Mental Health Services and Government Assistance for Low-Income Americans

by Amos Z

A wide array of mental health conditions can make Americans eligible for government assistance coming from a number of different agencies, including the Department of Veterans Affairs which sponsors several programs focused on individuals struggling with mental illness.

These services are provided in numerous ways, including outpatient and inpatient settings, with general mental health services being a part of the primary care package described by the Patient Aligned Care Teams and VA-sponsored nursing homes where veterans receive care from trained professionals.

Apart from psychiatric care, patients can also get access to unique psycho-social services created with the purpose of making life easier for veterans dealing with schizophrenia and other more serious mental illnesses.

We’ll go over the many assistance programs available to veterans dealing with mental illness and give you an insight into how they work and what you can do to apply for benefits.


In order to qualify for benefits, an individual must first be part of the VA Health Care system, although there are certain exceptions based on state law, with requirements explained in full detail on the official website for the program.

However, for individuals with mental health conditions that the VA deems to be service-connected, there’s no need for you to enroll in their healthcare system, and you will be provided with treatment nonetheless.

On top of this, one’s discharge conditions mustn’t be dishonorable, as dishonorable discharge prevents individuals from qualifying for VA mental health benefits.

That being said, those that received other types of discharge from service, including undesirable, bad conduct, and other negative discharges may be able to qualify for benefits, albeit this will be up to the VA office to decide, so don’t take it for granted.
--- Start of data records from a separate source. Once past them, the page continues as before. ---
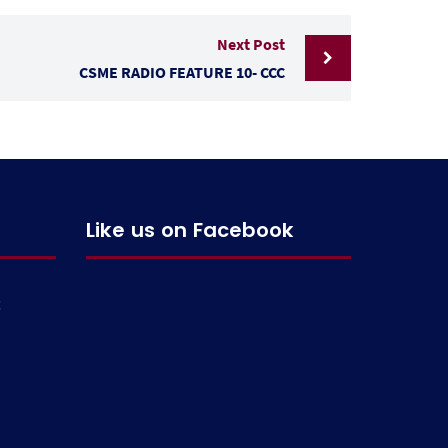
Next Post
CSME RADIO FEATURE 10- CCC
Like us on Facebook
g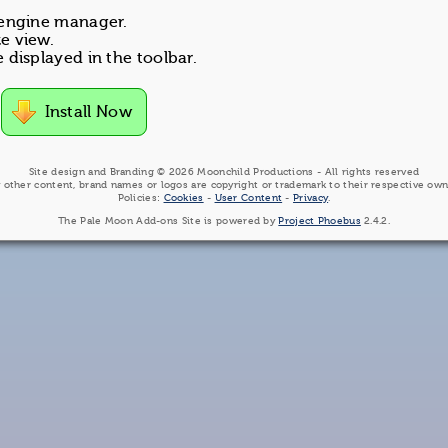
 engine manager.
e view.
 displayed in the toolbar.
Install Now
Site design and Branding © 2026 Moonchild Productions - All rights reserved
 other content, brand names or logos are copyright or trademark to their respective own
Policies:
Cookies
-
User Content
-
Privacy
.
The Pale Moon Add-ons Site is powered by
Project Phoebus
2.4.2.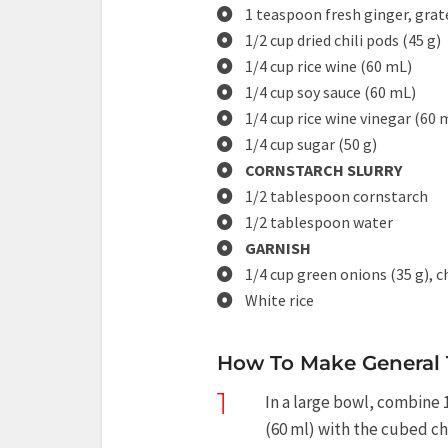
1 teaspoon fresh ginger, grat
1/2 cup dried chili pods (45 g)
1/4 cup rice wine (60 mL)
1/4 cup soy sauce (60 mL)
1/4 cup rice wine vinegar (60 
1/4 cup sugar (50 g)
CORNSTARCH SLURRY
1/2 tablespoon cornstarch
1/2 tablespoon water
GARNISH
1/4 cup green onions (35 g), 
White rice
How To Make General 
1
In a large bowl, combine 
(60 ml) with the cubed chi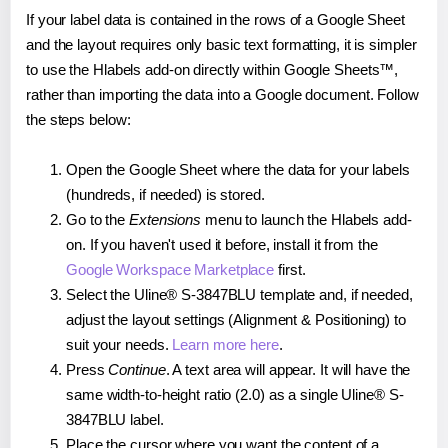
If your label data is contained in the rows of a Google Sheet
and the layout requires only basic text formatting, it is simpler
to use the Hlabels add-on directly within Google Sheets™,
rather than importing the data into a Google document. Follow
the steps below:
Open the Google Sheet where the data for your labels
(hundreds, if needed) is stored.
Go to the
Extensions
menu to launch the Hlabels add-
on. If you haven't used it before, install it from the
Google Workspace Marketplace
first.
Select the Uline® S-3847BLU template and, if needed,
adjust the layout settings (Alignment & Positioning) to
suit your needs.
Learn more here
.
Press
Continue
. A text area will appear. It will have the
same width-to-height ratio (2.0) as a single Uline® S-
3847BLU label.
Place the cursor where you want the content of a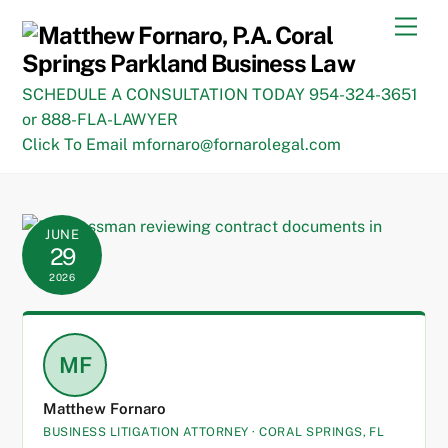
Skip
Men
to
content
SCHEDULE A CONSULTATION TODAY 954-324-3651
or 888-FLA-LAWYER
Click To Email mfornaro@fornarolegal.com
JUNE
29
2026
MF
Matthew Fornaro
BUSINESS LITIGATION ATTORNEY · CORAL SPRINGS, FL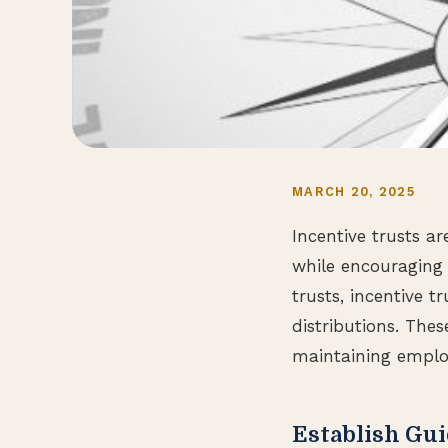
MARCH 20, 2025
Incentive trusts a
while encouraging 
trusts, incentive t
distributions. The
maintaining employ
Establish Gui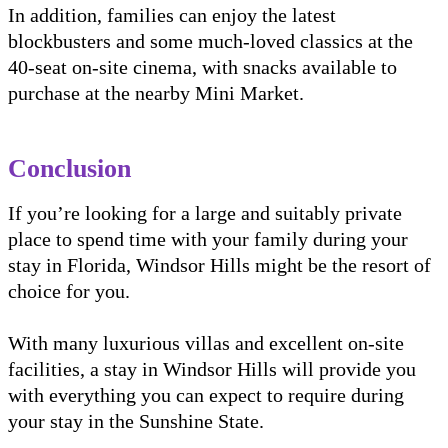
In addition, families can enjoy the latest
blockbusters and some much-loved classics at the
40-seat on-site cinema, with snacks available to
purchase at the nearby Mini Market.
Conclusion
If you’re looking for a large and suitably private
place to spend time with your family during your
stay in Florida, Windsor Hills might be the resort of
choice for you.
With many luxurious villas and excellent on-site
facilities, a stay in Windsor Hills will provide you
with everything you can expect to require during
your stay in the Sunshine State.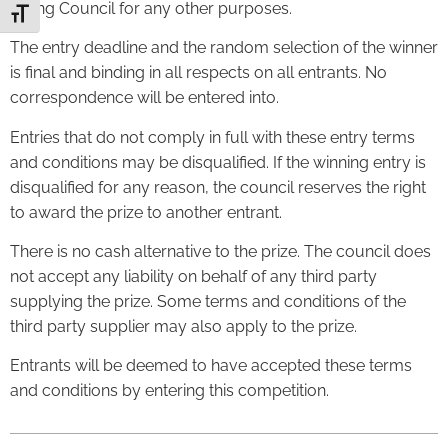
Ealing Council for any other purposes.
Toggle Font size
The entry deadline and the random selection of the winner
is final and binding in all respects on all entrants. No
correspondence will be entered into.
Entries that do not comply in full with these entry terms
and conditions may be disqualified. If the winning entry is
disqualified for any reason, the council reserves the right
to award the prize to another entrant.
There is no cash alternative to the prize. The council does
not accept any liability on behalf of any third party
supplying the prize. Some terms and conditions of the
third party supplier may also apply to the prize.
Entrants will be deemed to have accepted these terms
and conditions by entering this competition.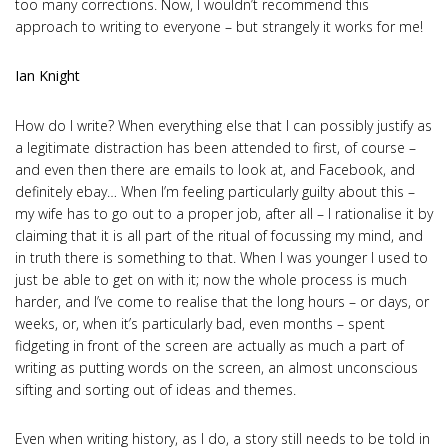
too many corrections. Now, I wouldn’t recommend this
approach to writing to everyone – but strangely it works for me!
Ian Knight
How do I write? When everything else that I can possibly justify as
a legitimate distraction has been attended to first, of course –
and even then there are emails to look at, and Facebook, and
definitely ebay… When I’m feeling particularly guilty about this –
my wife has to go out to a proper job, after all – I rationalise it by
claiming that it is all part of the ritual of focussing my mind, and
in truth there is something to that. When I was younger I used to
just be able to get on with it; now the whole process is much
harder, and I’ve come to realise that the long hours – or days, or
weeks, or, when it’s particularly bad, even months – spent
fidgeting in front of the screen are actually as much a part of
writing as putting words on the screen, an almost unconscious
sifting and sorting out of ideas and themes.
Even when writing history, as I do, a story still needs to be told in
Contrary to popular belief, applying for benefits through the VA or any other government agency is far from difficult, and apart from the heaps of documentation you will have to provide, the process itself is fairly simple.

The main thing to keep in mind is that you’ll have to provide proof of your service to the country, as well as certain personal information and your income level.

Applying can be done both online and in-person, although the process is much more streamlined when done digitally, as the information is submitted right away rather than waiting for it to be processed by VA staff.

Upon receiving your application, the VA will carefully examine whether you’re eligible for the program and determine the benefits you may be entitled to.

Disability claims are important in the application process as they can contribute to the benefits one may receive, and certain mental health issues can qualify inder disabilities so long as they prevent the individual from doing any productive work or living a normal life.

Disability insurance

Even if you may not qualify for VA benefits based on your service status and your mental health condition, you may still be able to collect your SSA benefits.

With Social Security Disability Insurance, individuals whose disability/mental illness prevents them from working can collect benefits as long as they were diligent in their Social Security tax contributions during their time in the workforce.

Millions of Americans have collected their SSDI checks based on mood, psychiatric, or other types of mental disability, allowing them to pay for their expensive medication/treatment and make their lives just a tiny bit easier.

As it’s a need-based program, those with more severe symptoms are bound to receive their benefits first and will be pushed to the front of the queue, with the next criteria in line being one’s income level, meaning that those with income at or below the federal poverty guideline will take priority.

Both SSI and SSDI are run by the Social Security Administration and have made great contributions to the quality of life of mentally disabled Americans.

About mental health

Oftentimes, people will try to undermine the importance of government benefits for Americans struggling with mental illness or other mental disabilities.

However, what they don’t know is that one in every 20 Americans is dealing with a serious mental illness, sometimes without even knowing it, and their symptoms can make life much harder than it is for the average person.

From how unpredictable these symptoms are to how they can affect one’s quality of life, mental health isn’t anything to sneeze at, and government benefits can be a godsend to anyone dealing with a serious mental illness.

SSI and SSDI give these individuals access to funds that can make a huge difference, as the majority of mentally disabled individuals have difficulties finding and retaining work.

On top of all of this, qualifying for these benefits can be extremely hard, as the agencies administering them have strict criteria that have to be met in order to receive assistance.